Pose estimation data:
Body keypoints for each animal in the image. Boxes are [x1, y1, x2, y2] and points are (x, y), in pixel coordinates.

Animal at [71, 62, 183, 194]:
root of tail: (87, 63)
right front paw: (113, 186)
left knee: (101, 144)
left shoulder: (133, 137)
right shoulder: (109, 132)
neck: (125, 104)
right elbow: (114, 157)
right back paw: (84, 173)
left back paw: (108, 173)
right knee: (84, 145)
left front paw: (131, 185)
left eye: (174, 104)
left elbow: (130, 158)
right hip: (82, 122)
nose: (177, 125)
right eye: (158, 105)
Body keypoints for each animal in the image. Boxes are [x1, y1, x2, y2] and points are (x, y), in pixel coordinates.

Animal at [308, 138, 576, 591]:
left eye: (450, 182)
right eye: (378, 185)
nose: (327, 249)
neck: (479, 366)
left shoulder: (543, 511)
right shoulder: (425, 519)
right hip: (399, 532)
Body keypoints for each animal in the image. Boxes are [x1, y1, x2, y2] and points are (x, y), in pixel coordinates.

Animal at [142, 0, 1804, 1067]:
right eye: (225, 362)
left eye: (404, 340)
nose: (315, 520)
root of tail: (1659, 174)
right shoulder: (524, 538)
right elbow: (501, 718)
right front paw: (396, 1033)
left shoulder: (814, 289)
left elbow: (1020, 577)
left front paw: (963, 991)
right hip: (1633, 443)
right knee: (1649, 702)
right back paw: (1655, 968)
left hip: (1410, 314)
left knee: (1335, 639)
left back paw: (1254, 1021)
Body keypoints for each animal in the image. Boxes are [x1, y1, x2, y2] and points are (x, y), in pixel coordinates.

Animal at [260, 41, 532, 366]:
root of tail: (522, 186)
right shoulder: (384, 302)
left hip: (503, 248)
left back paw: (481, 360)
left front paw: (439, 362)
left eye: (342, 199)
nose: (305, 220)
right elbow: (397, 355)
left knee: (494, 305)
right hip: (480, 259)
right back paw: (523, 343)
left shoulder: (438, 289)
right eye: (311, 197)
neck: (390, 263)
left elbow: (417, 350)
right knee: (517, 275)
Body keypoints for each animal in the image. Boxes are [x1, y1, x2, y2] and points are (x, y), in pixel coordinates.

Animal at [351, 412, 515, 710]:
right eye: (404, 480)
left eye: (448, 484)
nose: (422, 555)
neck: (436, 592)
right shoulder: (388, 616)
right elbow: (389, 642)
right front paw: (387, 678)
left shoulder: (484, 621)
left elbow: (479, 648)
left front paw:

*PROBLEM STATEMENT:*
A verbatim copy of all the records is to be produced.

*TASK ANSWER:*
Body keypoints for each animal in the image. Boxes are [x1, y1, x2, y2] and points are (x, y), in pixel coordinates.

Animal at [71, 62, 183, 194]:
root of tail: (87, 63)
right front paw: (113, 186)
left knee: (101, 144)
left shoulder: (133, 137)
right shoulder: (109, 132)
neck: (125, 104)
right elbow: (114, 157)
right back paw: (84, 173)
left back paw: (108, 173)
right knee: (84, 145)
left front paw: (131, 185)
left eye: (174, 104)
left elbow: (130, 158)
right hip: (82, 122)
nose: (177, 125)
right eye: (158, 105)
Body keypoints for each animal in the image. Boxes are [x1, y1, x2, y2] and points are (x, y), in pixel coordinates.

Animal at [308, 138, 576, 591]:
left eye: (450, 182)
right eye: (378, 185)
nose: (327, 249)
neck: (479, 366)
left shoulder: (543, 511)
right shoulder: (425, 519)
right hip: (399, 532)
Body keypoints for each animal in the image. Boxes are [x1, y1, x2, y2] and points are (x, y), in pixel coordinates.

Animal at [142, 0, 1804, 1067]:
right eye: (225, 362)
left eye: (404, 340)
nose: (315, 520)
root of tail: (1659, 174)
right shoulder: (524, 538)
right elbow: (501, 718)
right front paw: (396, 1033)
left shoulder: (814, 289)
left elbow: (1020, 577)
left front paw: (963, 991)
right hip: (1633, 443)
right knee: (1649, 702)
right back paw: (1655, 968)
left hip: (1410, 314)
left knee: (1335, 639)
left back paw: (1254, 1021)
Body keypoints for each animal in the image. Boxes are [x1, y1, x2, y2] and points are (x, y), in pixel coordinates.

Animal at [260, 41, 532, 366]:
root of tail: (522, 186)
right shoulder: (384, 302)
left hip: (503, 248)
left back paw: (481, 360)
left front paw: (439, 362)
left eye: (342, 199)
nose: (305, 220)
right elbow: (397, 355)
left knee: (494, 305)
right hip: (480, 259)
right back paw: (523, 343)
left shoulder: (438, 289)
right eye: (311, 197)
neck: (390, 263)
left elbow: (417, 350)
right knee: (517, 275)
Body keypoints for each animal in the image. Boxes are [x1, y1, x2, y2] and points are (x, y), in pixel coordinates.

Animal at [351, 412, 515, 710]:
right eye: (404, 480)
left eye: (448, 484)
nose: (422, 555)
neck: (436, 592)
right shoulder: (388, 616)
right elbow: (389, 642)
right front paw: (387, 678)
left shoulder: (484, 621)
left elbow: (479, 648)
left front paw:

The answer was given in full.